The 2021 American Rescue Plan provided additional funding for home care for seniors and those with disabilities, and Amazon Care, Intermountain Healthcare and Ascension joined forces to form a healthcare coalition called Moving Health Home to advocate for expanding home-based clinical care. Kiesau said he was surprised to see two established healthcare provider groups partner with Amazon Care. However, the complexity of deploying a hospital-at-home solution involves distributed logistics, nursing, respiratory therapy, devices, lab studies, phlebotomy and devices.

“There’s so much getting moved around,” he says, and it’s hard enough for hospitals to track it in their own facilities, let alone tracking it across a metropolitan area. “Amazon is pretty good at doing that. On my phone I can see where my package is on a map and it’s telling me, based on the driver’s projection, when (it’s) going to get there.” That ability and technology ecosystem make Amazon a logical choice as a partner in a home-based care program.

AWS and data

In mid-2021, Amazon launched Amazon HealthLake as a general service. The company already stored data through its AWS service, but previewed this service in 2020. Amazon HealthLake gives healthcare organizations a HIPAA-compliant service for analytics and visibility of both individual and overall patient populations.

"This is a place where their technology and pretty insatiable thirst for data can come into play because they can provide services potentially at the top end of the healthcare system on the data side, all the way from managing clinical trials way down to patient data," notes Gaster. Through data, Amazon can gain or retain an edge with integration capacities helpful in providing services and acquiring data for and from partners. “In the world of machine learning and artificial intelligence, the one with the most data wins,” says Gaster.
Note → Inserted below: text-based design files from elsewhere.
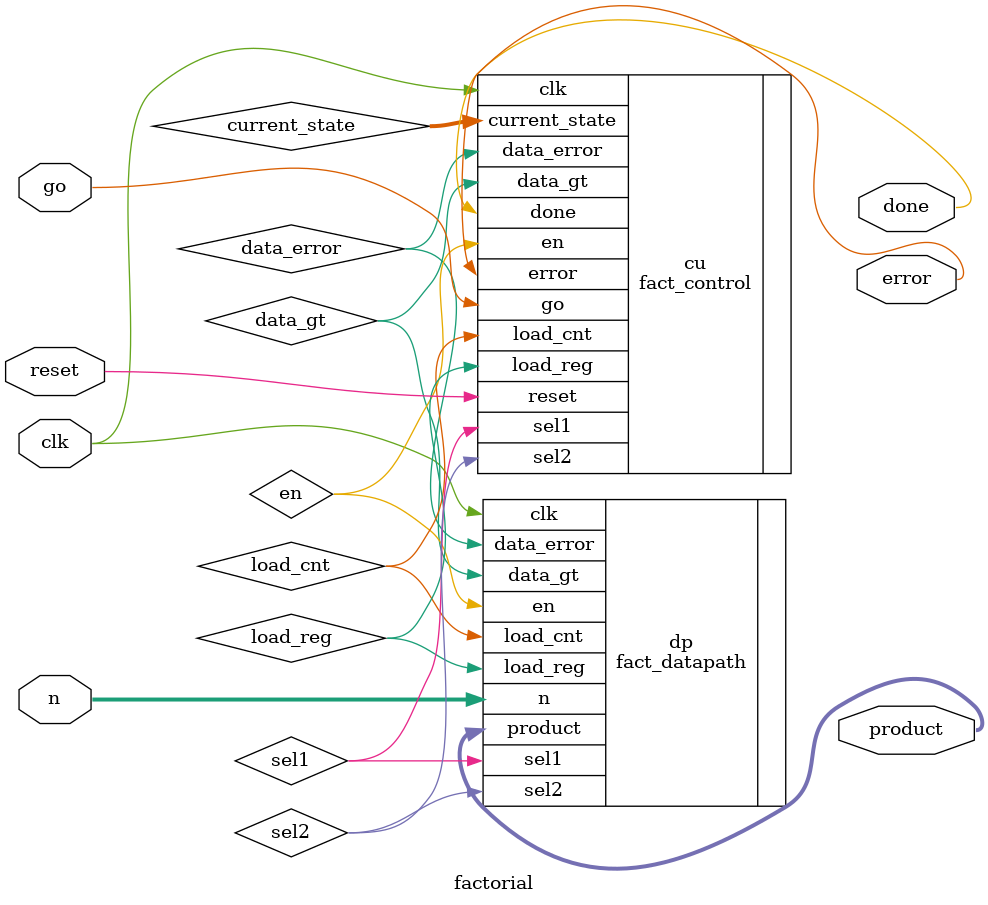
<source format=v>
`timescale 1ns / 1ps

module factorial(
    input wire clk,
    input wire reset,
    input wire go,
    input wire [31:0] n,
    output done,
    output error,
    output wire [31:0] product
    );
    
    wire data_error;
    wire data_gt;
    wire load_cnt;
    wire load_reg;
    wire en;
    wire sel1; 
    wire sel2;
    wire [2:0] current_state;
    
    fact_control cu(
        .clk(clk),
        .go(go), 
        .data_error(data_error), 
        .data_gt(data_gt), 
        .reset(reset), 
        .done(done), 
        .error(error), 
        .load_cnt(load_cnt), 
        .load_reg(load_reg), 
        .en(en), 
        .sel1(sel1), 
        .sel2(sel2),
        .current_state(current_state)
    );
    
    fact_datapath dp(
        .clk(clk),
        .n(n),
        .load_cnt(load_cnt),
        .load_reg(load_reg),
        .en(en),
        .sel1(sel1),
        .sel2(sel2),
        .data_error(data_error),
        .data_gt(data_gt),
        .product(product)
    );
endmodule

</source>
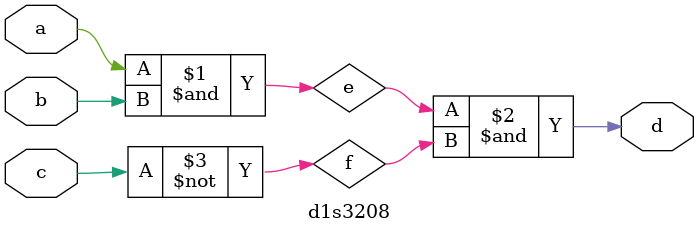
<source format=v>
module d1s3208(a,b,c,d);
  input a,b,c;
  output d;
  wire a,b,c,d,e,f;
  
  and E1(e,a,b);
  not E2(f,c);
  and E3(d,e,f);
  
endmodule

</source>
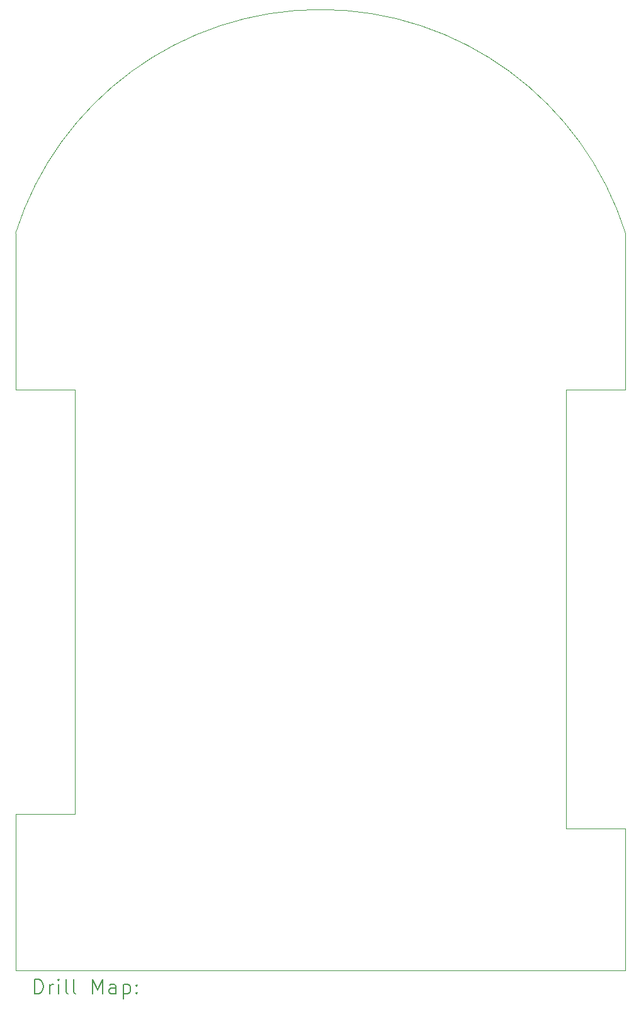
<source format=gbr>
%TF.GenerationSoftware,KiCad,Pcbnew,7.0.10*%
%TF.CreationDate,2024-02-15T01:50:33-05:00*%
%TF.ProjectId,A_Micromouse_Team_PCB_Rev1,415f4d69-6372-46f6-9d6f-7573655f5465,rev?*%
%TF.SameCoordinates,Original*%
%TF.FileFunction,Drillmap*%
%TF.FilePolarity,Positive*%
%FSLAX45Y45*%
G04 Gerber Fmt 4.5, Leading zero omitted, Abs format (unit mm)*
G04 Created by KiCad (PCBNEW 7.0.10) date 2024-02-15 01:50:33*
%MOMM*%
%LPD*%
G01*
G04 APERTURE LIST*
%ADD10C,0.100000*%
%ADD11C,0.200000*%
G04 APERTURE END LIST*
D10*
X18600000Y-7500000D02*
G75*
G03*
X10400000Y-7500000I-4100000J-1300000D01*
G01*
X10400000Y-9600000D02*
X10400000Y-7500000D01*
X11200000Y-9600000D02*
X10400000Y-9600000D01*
X11200000Y-15300000D02*
X11200000Y-9600000D01*
X10400000Y-15300000D02*
X11200000Y-15300000D01*
X10400000Y-17400000D02*
X10400000Y-15300000D01*
X18600000Y-17400000D02*
X10400000Y-17400000D01*
X18600000Y-17300000D02*
X18600000Y-17400000D01*
X18600000Y-9600000D02*
X18600000Y-7500000D01*
X17800000Y-9600000D02*
X18600000Y-9600000D01*
X17800000Y-15500000D02*
X17800000Y-9600000D01*
X18600000Y-15500000D02*
X17800000Y-15500000D01*
X18600000Y-17300000D02*
X18600000Y-15500000D01*
D11*
X10655777Y-17716484D02*
X10655777Y-17516484D01*
X10655777Y-17516484D02*
X10703396Y-17516484D01*
X10703396Y-17516484D02*
X10731967Y-17526008D01*
X10731967Y-17526008D02*
X10751015Y-17545055D01*
X10751015Y-17545055D02*
X10760539Y-17564103D01*
X10760539Y-17564103D02*
X10770063Y-17602198D01*
X10770063Y-17602198D02*
X10770063Y-17630770D01*
X10770063Y-17630770D02*
X10760539Y-17668865D01*
X10760539Y-17668865D02*
X10751015Y-17687912D01*
X10751015Y-17687912D02*
X10731967Y-17706960D01*
X10731967Y-17706960D02*
X10703396Y-17716484D01*
X10703396Y-17716484D02*
X10655777Y-17716484D01*
X10855777Y-17716484D02*
X10855777Y-17583150D01*
X10855777Y-17621246D02*
X10865301Y-17602198D01*
X10865301Y-17602198D02*
X10874824Y-17592674D01*
X10874824Y-17592674D02*
X10893872Y-17583150D01*
X10893872Y-17583150D02*
X10912920Y-17583150D01*
X10979586Y-17716484D02*
X10979586Y-17583150D01*
X10979586Y-17516484D02*
X10970063Y-17526008D01*
X10970063Y-17526008D02*
X10979586Y-17535531D01*
X10979586Y-17535531D02*
X10989110Y-17526008D01*
X10989110Y-17526008D02*
X10979586Y-17516484D01*
X10979586Y-17516484D02*
X10979586Y-17535531D01*
X11103396Y-17716484D02*
X11084348Y-17706960D01*
X11084348Y-17706960D02*
X11074824Y-17687912D01*
X11074824Y-17687912D02*
X11074824Y-17516484D01*
X11208158Y-17716484D02*
X11189110Y-17706960D01*
X11189110Y-17706960D02*
X11179586Y-17687912D01*
X11179586Y-17687912D02*
X11179586Y-17516484D01*
X11436729Y-17716484D02*
X11436729Y-17516484D01*
X11436729Y-17516484D02*
X11503396Y-17659341D01*
X11503396Y-17659341D02*
X11570062Y-17516484D01*
X11570062Y-17516484D02*
X11570062Y-17716484D01*
X11751015Y-17716484D02*
X11751015Y-17611722D01*
X11751015Y-17611722D02*
X11741491Y-17592674D01*
X11741491Y-17592674D02*
X11722443Y-17583150D01*
X11722443Y-17583150D02*
X11684348Y-17583150D01*
X11684348Y-17583150D02*
X11665301Y-17592674D01*
X11751015Y-17706960D02*
X11731967Y-17716484D01*
X11731967Y-17716484D02*
X11684348Y-17716484D01*
X11684348Y-17716484D02*
X11665301Y-17706960D01*
X11665301Y-17706960D02*
X11655777Y-17687912D01*
X11655777Y-17687912D02*
X11655777Y-17668865D01*
X11655777Y-17668865D02*
X11665301Y-17649817D01*
X11665301Y-17649817D02*
X11684348Y-17640293D01*
X11684348Y-17640293D02*
X11731967Y-17640293D01*
X11731967Y-17640293D02*
X11751015Y-17630770D01*
X11846253Y-17583150D02*
X11846253Y-17783150D01*
X11846253Y-17592674D02*
X11865301Y-17583150D01*
X11865301Y-17583150D02*
X11903396Y-17583150D01*
X11903396Y-17583150D02*
X11922443Y-17592674D01*
X11922443Y-17592674D02*
X11931967Y-17602198D01*
X11931967Y-17602198D02*
X11941491Y-17621246D01*
X11941491Y-17621246D02*
X11941491Y-17678389D01*
X11941491Y-17678389D02*
X11931967Y-17697436D01*
X11931967Y-17697436D02*
X11922443Y-17706960D01*
X11922443Y-17706960D02*
X11903396Y-17716484D01*
X11903396Y-17716484D02*
X11865301Y-17716484D01*
X11865301Y-17716484D02*
X11846253Y-17706960D01*
X12027205Y-17697436D02*
X12036729Y-17706960D01*
X12036729Y-17706960D02*
X12027205Y-17716484D01*
X12027205Y-17716484D02*
X12017682Y-17706960D01*
X12017682Y-17706960D02*
X12027205Y-17697436D01*
X12027205Y-17697436D02*
X12027205Y-17716484D01*
X12027205Y-17592674D02*
X12036729Y-17602198D01*
X12036729Y-17602198D02*
X12027205Y-17611722D01*
X12027205Y-17611722D02*
X12017682Y-17602198D01*
X12017682Y-17602198D02*
X12027205Y-17592674D01*
X12027205Y-17592674D02*
X12027205Y-17611722D01*
M02*

</source>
During a preview period, several customers used Amazon HealthLake for different purposes. Rush University Medical Center used it to address health inequities in its COVID-19 response, to better understand how the organization was caring for patients with the disease. The center also extracted information from the medical records on the patients medications, previous conditions and diagnoses to provide more comprehensive information to providers. Cortica used the service to better track the progress of patients with autism. And CureMatch used it to help provide clinical decision support to oncologists for personalized cancer treatment options. With increased access to healthcare organizations in 2022, one can expect the use cases to expand.

The end of Haven

Amazon starts a lot of pilot schemes. Not all of them have taken flight. The Haven healthcare venture, which Amazon, JPMorgan Chase and Berkshire Hathaway formed, shut down in early 2021. Although some in business said Haven failed because it’s difficult to disrupt healthcare, Kiesau has a different take. “One partner (Amazon) realized it didn’t need the other two partners,” he explains. JPMorgan Chase and Berkshire Hathaway make more sense as Amazon clients, he says.

“Amazon pressed the accelerator owning this space,” and using the Amazon Care infrastructure it was creating for its own employees, the company is now selling it to others. It is notable, says Kiesau, that Amazon is using a more aggressive, disruptive approach than typical employee health programs.

In Gaster’s opinion, Amazon jumped ship from the Haven partnership because the project didn’t move fast enough, not because it failed. The company expanded its rollout of Amazon Care quickly after that. “Amazon tends to repurpose things they abandon,” he says.

In 2022, Amazon will likely continue building out offerings around care areas such as joint orthopedic management, pain management and sleep tracking, all with well-
established implications for other health issues, Kiesau says. The company may also partner with traditional healthcare providers to bring about a more comprehensive version of in-person care. Amazon may provide the infrastructure alone, or they may take over the wellness area.

“There’s not convincing evidence that Amazon knows how to do services, but it’s absolutely coming because Amazon needs the revenues,” Gaster says. That may not all occur in 2022, but “it’s emerging slowly out of the mist.”

Deborah Abrams Kaplan is a freelance writer who covers medical and practice management topics.